··· BRANO CITATO

Pozzati Giovanni

ANALISI DEL TESTO FILOSOFICO

Analisi a: La Repubblica, VIII, 561-564 di P l a t o n e

A) Platone fu uno dei più importanti filosofi della Grecia antica, poiché con l'aiuto del suo maestro Socrate ed il suo allievo Aristotele, pose le basi del pensiero filosofico occidentale.

Aristocle nacque ad Atene nel 427 a. C. da una famiglia aristocratica. Il nome “Platone” gli venne attribuito in un secondo tempo, probabilmente da un suo insegnante di ginnastica, per via delle sue ampie spalle, anche se altre tesi dicono che gli fosse stato dato per via dell'ampio stile letterario (platone deriva da platos, ampio).

Testimonianze del suo tempo lo vedono esordire come scrittore di liriche, ditirambi e tragedie che assunsero importanza fondamentale quando iniziò a comporre i suoi dialoghi.

Partecipò a tre spedizioni militari, durante la guerra del Peloponneso e in seguito a queste, precisamente nel 407 a. C. , conobbe Socrate e abbandonò tutte le sue composizioni poetiche per dedicarsi completamente alla filosofia.

Il destino di Socrate non fu tra i migliori, in quanto venne condannato a morte con l'accusa di corruzione nel 399 a. C.; Platone non assistette all'esecuzione perché malato.

Dopo il triste avvenimento, alcune fonti dichiarano che Platone iniziò alcuni viaggi in vari luoghi europei, tra cui l'Italia stessa, per incontrare filosofi e matematici, ma non ne siamo completamente certi. È invece sicuro che egli si recò a Siracusa intorno al 388 a. C. instaurò delle conoscenze con parenti del re e tentò senza successo di instaurare delle riforme, ma gli avvenimenti legati a ciò che successe a Platone durante la sua permanenza sono anch'essi dubbi.

······
··· DATI DI PARTENZA

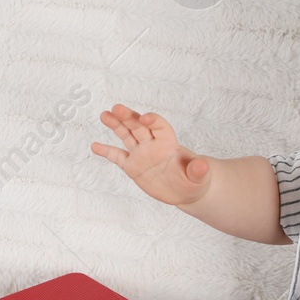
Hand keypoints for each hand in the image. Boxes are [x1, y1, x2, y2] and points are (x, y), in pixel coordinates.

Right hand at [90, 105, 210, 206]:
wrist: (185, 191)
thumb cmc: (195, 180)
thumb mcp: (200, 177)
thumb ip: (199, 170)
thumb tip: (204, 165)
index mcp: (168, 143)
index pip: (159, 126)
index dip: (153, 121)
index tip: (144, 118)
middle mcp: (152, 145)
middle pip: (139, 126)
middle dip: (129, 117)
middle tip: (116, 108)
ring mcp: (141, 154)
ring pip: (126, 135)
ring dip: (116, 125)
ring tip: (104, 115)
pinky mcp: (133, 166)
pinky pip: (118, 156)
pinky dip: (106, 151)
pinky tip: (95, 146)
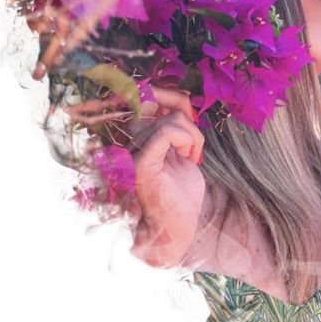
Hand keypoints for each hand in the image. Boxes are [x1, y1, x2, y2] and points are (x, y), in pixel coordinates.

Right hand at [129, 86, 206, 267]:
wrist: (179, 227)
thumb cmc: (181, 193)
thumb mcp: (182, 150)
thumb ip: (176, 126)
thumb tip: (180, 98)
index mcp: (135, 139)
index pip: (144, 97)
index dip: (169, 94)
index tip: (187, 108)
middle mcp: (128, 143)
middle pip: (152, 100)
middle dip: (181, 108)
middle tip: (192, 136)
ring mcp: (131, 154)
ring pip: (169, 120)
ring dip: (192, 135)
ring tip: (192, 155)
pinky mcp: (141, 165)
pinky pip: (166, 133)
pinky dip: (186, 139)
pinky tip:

······

Trasforma in un elenco puntato il paragrafo del testo su Platone che comincia con «Aristocle nacque ad Atene», mantenendone i fatti principali.

RISULTATO DEL COMPITO
- Aristocle nacque ad Atene nel 427 a. C. da una famiglia aristocratica.
- Il nome "Platone" gli fu attribuito in un secondo tempo, probabilmente da un suo insegnante di ginnastica, per via delle sue ampie spalle.
- Secondo altre tesi, il nome gli fu dato per via dell'ampio stile letterario.
- "Platone" deriva da platos, che significa "ampio".